Apple Chooses Gemini Over Claude to Power Siri After Cost Concerns
Apple’s next-generation Siri will rely on Google’s Gemini artificial intelligence models, but the decision was far from straightforward. A new report reveals that Apple initially considered rebuilding Siri around Anthropic’s Claude before ultimately turning to Google due to escalating costs and strategic concerns.
Earlier this month, Apple confirmed it would not depend solely on its in-house AI stack to power the revamped Siri. Instead, it chose Gemini as the technological backbone for its voice assistant and broader Apple Intelligence features. However, according to Bloomberg’s Mark Gurman, speaking on the TBPN podcast, Claude was once the frontrunner.
Gurman explained that Apple’s relationship with AI providers is more layered than it appears. While Gemini is powering customer-facing features like Siri, the company still uses OpenAI and Anthropic tools extensively behind the scenes.
“Apple runs on Anthropic at this point. Anthropic is powering a lot of the stuff Apple’s doing internally in terms of product development, a lot of their internal tools,” he said on the podcast.
Apple reportedly operates customized versions of Claude on its own servers for internal workflows and engineering tasks. The company also continues leveraging OpenAI technology, with several features in Apple Creator Studio supported by ChatGPT’s image generation capabilities.
Despite Claude’s strong internal presence, Apple’s ambitions to deploy it as the foundation for Siri ran into a major hurdle: cost. Gurman noted that negotiations stalled because Anthropic’s pricing demands were steep and rising.
He said Anthropic was “holding them over a barrel” and wanted several billion dollars a year to power Siri, with costs set to double annually over the next three years.

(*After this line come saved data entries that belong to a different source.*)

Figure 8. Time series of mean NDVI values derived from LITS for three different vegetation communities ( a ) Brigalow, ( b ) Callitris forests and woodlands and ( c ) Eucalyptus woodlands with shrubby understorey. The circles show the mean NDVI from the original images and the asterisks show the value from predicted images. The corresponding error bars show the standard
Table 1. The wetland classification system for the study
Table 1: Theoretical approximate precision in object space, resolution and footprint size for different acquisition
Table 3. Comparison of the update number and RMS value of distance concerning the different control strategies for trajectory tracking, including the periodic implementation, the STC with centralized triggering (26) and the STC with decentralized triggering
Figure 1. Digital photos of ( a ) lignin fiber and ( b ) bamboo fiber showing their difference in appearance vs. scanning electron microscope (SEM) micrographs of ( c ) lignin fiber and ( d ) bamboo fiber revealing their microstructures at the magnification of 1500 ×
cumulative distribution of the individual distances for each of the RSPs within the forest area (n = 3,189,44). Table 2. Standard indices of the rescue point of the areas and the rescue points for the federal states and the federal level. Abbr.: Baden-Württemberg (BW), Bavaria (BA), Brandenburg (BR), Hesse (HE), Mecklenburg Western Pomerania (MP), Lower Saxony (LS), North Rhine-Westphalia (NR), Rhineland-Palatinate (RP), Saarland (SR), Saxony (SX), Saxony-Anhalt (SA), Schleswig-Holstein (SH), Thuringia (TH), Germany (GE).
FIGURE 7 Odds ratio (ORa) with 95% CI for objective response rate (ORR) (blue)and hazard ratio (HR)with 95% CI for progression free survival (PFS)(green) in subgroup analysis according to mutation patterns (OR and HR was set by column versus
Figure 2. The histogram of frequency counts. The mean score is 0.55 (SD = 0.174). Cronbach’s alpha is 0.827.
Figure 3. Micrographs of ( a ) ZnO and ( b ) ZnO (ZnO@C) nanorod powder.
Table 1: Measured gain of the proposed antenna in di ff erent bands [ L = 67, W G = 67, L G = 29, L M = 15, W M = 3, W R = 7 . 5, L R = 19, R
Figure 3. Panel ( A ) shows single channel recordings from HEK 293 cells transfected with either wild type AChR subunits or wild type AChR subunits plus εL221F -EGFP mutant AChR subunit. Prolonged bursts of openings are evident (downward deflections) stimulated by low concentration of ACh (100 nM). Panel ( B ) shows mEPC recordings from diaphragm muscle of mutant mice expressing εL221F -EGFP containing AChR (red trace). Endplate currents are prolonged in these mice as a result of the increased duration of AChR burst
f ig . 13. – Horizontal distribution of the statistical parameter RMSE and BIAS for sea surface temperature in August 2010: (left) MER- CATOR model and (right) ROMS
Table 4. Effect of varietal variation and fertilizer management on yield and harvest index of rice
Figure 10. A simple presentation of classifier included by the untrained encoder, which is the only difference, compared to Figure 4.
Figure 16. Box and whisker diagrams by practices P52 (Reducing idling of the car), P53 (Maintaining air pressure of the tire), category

At the same time, Apple’s long-standing partnership with Google was under legal scrutiny during the U.S. antitrust trial, creating uncertainty around deeper collaboration. Once those concerns eased and the search agreement between the two companies remained intact, Apple had more freedom to work closely with Google.
That cleared the path for Gemini.
Apple CEO Tim Cook later addressed the company’s approach during an earnings call, emphasizing both performance and privacy. The Gemini-powered Siri will operate either directly on-device or through Apple’s Private Cloud Compute infrastructure, designed to keep user data secure.
“We basically determined that Google’s AI technology would provide the most capable foundation for AFM (Apple Foundation Models), and we believe that we can unlock a lot of experiences and innovate in a key way due to the collaboration,” Cook said during the company’s earnings call.
The decision underscores Apple’s pragmatic strategy: partner where necessary, build internally where possible, and diversify across multiple AI providers. While Gemini may power Siri today, Apple’s continued investments in OpenAI tools, Anthropic models, and its own AI research suggest the company is keeping its options open for the future.